Une course à la puissance énergétique sur la Lune
Face à l’ambition croissante de la Chine et de la Russie, la Nasa accélère son calendrier. Objectif : déployer un réacteur nucléaire sur la surface lunaire d’ici la fin de la décennie. L’annonce a été confirmée ce mardi par Sean Duffy, administrateur par intérim de l’agence spatiale américaine, dans une directive relayée par plusieurs médias, dont Politico.
« Il est impératif que l’agence agisse rapidement », martèle Duffy.
Depuis mars 2024, la Russie et la Chine ont évoqué à trois reprises leur volonté de co-installer un réacteur sur la Lune d’ici le milieu des années 2030. Une telle avancée pourrait leur permettre de revendiquer une zone d’exclusion, compliquant considérablement la mission américaine Artémis, centrée sur une présence humaine durable.
Objectif 2027 : retour des astronautes américains
Lancé sous Donald Trump, le programme Artémis prévoit le retour des astronautes américains sur la Lune dès mi-2027, avec pour ambition d’y établir une base à long terme – une première depuis la fin des missions Apollo.
Mais pour garantir l’autonomie énergétique d’une présence humaine permanente, la Nasa mise sur une source d’énergie indépendante de l’ensoleillement : un réacteur nucléaire capable de fonctionner dans des zones d’ombre permanente, notamment près du pôle Sud lunaire, où les grandes puissances concentrent leurs efforts.
Une centrale lunaire miniature pour 75 foyers terrestres
Le cahier des charges est clair : le réacteur devra produire au moins 100 kilowatts d’électricité, soit l’équivalent de la consommation de 75 foyers américains.

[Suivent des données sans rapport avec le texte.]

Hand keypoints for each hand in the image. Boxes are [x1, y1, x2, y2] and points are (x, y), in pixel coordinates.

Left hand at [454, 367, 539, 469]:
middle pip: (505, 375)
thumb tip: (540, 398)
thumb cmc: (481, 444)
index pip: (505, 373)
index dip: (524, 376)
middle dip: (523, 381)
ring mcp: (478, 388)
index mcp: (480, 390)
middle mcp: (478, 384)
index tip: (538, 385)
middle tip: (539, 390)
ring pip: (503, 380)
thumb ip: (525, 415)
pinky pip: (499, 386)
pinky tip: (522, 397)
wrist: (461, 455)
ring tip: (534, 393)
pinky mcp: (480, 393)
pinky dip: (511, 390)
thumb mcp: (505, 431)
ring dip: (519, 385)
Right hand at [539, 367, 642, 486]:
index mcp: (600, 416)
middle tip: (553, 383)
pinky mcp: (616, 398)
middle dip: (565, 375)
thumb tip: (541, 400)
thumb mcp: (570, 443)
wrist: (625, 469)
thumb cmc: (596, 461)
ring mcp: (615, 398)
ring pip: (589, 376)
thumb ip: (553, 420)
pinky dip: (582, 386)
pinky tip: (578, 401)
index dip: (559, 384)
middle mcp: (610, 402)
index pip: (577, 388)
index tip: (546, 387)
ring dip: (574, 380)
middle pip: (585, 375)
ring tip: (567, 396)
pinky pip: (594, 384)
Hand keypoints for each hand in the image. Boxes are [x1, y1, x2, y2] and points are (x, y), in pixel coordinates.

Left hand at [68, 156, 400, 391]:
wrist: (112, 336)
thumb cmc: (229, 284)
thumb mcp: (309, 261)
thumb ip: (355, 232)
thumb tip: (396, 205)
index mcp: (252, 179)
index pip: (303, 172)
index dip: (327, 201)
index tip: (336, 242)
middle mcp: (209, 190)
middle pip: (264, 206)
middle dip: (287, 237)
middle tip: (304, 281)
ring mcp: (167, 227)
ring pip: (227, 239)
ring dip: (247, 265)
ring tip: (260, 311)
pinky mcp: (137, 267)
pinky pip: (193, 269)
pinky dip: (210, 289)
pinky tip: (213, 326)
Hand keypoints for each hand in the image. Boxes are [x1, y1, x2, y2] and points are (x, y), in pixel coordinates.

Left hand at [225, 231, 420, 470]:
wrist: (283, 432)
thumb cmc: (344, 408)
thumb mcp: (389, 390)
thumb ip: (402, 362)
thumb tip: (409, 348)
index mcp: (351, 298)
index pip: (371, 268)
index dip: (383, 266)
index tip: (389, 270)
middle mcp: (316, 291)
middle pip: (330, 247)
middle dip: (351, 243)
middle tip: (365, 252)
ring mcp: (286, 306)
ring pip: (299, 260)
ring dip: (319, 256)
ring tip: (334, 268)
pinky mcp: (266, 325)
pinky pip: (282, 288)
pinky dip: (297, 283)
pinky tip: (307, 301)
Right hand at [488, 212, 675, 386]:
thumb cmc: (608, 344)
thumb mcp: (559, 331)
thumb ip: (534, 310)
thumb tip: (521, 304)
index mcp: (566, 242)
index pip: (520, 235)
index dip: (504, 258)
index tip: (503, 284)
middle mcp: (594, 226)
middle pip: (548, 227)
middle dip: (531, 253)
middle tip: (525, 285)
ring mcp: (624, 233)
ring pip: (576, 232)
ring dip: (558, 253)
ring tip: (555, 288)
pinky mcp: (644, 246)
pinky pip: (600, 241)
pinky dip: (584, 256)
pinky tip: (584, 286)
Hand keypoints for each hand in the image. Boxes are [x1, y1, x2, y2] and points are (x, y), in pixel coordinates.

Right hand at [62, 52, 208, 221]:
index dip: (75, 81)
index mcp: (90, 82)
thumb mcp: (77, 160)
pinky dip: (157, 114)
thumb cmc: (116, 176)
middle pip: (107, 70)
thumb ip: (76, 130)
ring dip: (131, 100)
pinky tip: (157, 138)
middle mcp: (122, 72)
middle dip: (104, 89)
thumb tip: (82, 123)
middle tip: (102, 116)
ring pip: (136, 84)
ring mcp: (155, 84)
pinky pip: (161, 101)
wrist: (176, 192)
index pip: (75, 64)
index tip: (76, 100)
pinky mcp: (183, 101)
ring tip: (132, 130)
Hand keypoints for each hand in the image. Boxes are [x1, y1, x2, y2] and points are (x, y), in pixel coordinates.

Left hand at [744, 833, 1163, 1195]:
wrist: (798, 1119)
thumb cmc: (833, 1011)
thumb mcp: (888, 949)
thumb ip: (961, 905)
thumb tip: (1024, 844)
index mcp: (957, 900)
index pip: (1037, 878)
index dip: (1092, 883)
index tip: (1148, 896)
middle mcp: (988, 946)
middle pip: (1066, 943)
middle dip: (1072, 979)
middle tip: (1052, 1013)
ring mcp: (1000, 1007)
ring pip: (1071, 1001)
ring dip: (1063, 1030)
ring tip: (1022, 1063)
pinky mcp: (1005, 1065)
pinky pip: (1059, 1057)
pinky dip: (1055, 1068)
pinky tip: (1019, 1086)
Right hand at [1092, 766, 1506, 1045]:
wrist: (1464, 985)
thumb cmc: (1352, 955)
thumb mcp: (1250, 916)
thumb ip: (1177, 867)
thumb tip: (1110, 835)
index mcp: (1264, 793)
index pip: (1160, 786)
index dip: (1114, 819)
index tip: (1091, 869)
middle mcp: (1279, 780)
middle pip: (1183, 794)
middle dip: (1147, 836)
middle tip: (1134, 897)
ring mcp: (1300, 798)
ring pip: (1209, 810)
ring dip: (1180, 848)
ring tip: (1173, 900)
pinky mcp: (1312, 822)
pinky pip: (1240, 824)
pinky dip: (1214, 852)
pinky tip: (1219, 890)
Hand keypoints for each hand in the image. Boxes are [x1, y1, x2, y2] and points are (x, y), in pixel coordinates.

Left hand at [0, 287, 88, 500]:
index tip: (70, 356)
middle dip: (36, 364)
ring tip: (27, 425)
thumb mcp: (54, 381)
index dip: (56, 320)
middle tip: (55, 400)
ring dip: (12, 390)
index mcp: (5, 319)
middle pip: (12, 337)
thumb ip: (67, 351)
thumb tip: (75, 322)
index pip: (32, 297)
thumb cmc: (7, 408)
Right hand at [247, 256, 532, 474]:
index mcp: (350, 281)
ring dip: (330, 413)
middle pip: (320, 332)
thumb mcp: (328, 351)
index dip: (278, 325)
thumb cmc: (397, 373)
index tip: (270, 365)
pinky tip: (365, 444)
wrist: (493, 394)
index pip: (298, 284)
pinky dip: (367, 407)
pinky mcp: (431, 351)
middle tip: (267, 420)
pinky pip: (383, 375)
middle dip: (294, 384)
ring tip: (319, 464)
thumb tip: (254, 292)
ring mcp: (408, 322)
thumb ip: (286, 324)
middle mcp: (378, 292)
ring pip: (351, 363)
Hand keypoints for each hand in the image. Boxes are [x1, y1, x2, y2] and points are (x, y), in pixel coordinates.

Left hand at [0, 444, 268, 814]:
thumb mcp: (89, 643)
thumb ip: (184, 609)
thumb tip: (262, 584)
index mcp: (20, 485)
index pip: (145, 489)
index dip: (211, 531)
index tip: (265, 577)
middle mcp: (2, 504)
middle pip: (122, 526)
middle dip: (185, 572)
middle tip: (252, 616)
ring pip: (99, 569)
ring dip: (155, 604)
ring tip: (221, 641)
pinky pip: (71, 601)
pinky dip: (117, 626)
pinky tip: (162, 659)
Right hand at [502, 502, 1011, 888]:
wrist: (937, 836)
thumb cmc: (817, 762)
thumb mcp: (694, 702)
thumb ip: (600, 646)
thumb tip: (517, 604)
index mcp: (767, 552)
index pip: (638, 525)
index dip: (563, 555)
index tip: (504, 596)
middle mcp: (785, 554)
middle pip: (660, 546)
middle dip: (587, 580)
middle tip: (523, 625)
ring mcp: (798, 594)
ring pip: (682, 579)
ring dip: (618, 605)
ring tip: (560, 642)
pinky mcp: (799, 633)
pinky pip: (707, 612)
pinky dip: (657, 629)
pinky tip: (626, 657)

L’appel d’offres sera publié dans les mois à venir.
Contrairement au solaire, ce système pourrait fonctionner de manière continue, y compris pendant les longues nuits lunaires qui durent jusqu’à 14 jours terrestres.
Mars ou la Lune ? Les hésitations de Trump
Donald Trump, revenu au pouvoir, n’a pas encore clairement tranché. Bien qu’il ait lancé Artémis lors de son premier mandat, il a depuis exprimé des doutes sur ce programme, le qualifiant d’onéreux et de trop lent. Son ancien conseiller Elon Musk, obsédé par Mars, aurait influencé cette orientation.
Mais la détérioration récente de leur relation, conjuguée à l’urgence géopolitique, pourrait ramener les priorités de Washington vers la Lune. Cette annonce de la Nasa va en ce sens.
En résumé
• Objectif 2030 : la Nasa veut implanter un réacteur nucléaire sur la Lune.
• Puissance prévue : 100 kW, suffisant pour 75 foyers.
• Raison stratégique : devancer la Chine et la Russie.
• Lieu visé : le pôle Sud lunaire, zone d’ombre permanente.
• Enjeu : garantir une présence humaine continue dans le cadre du programme Artémis.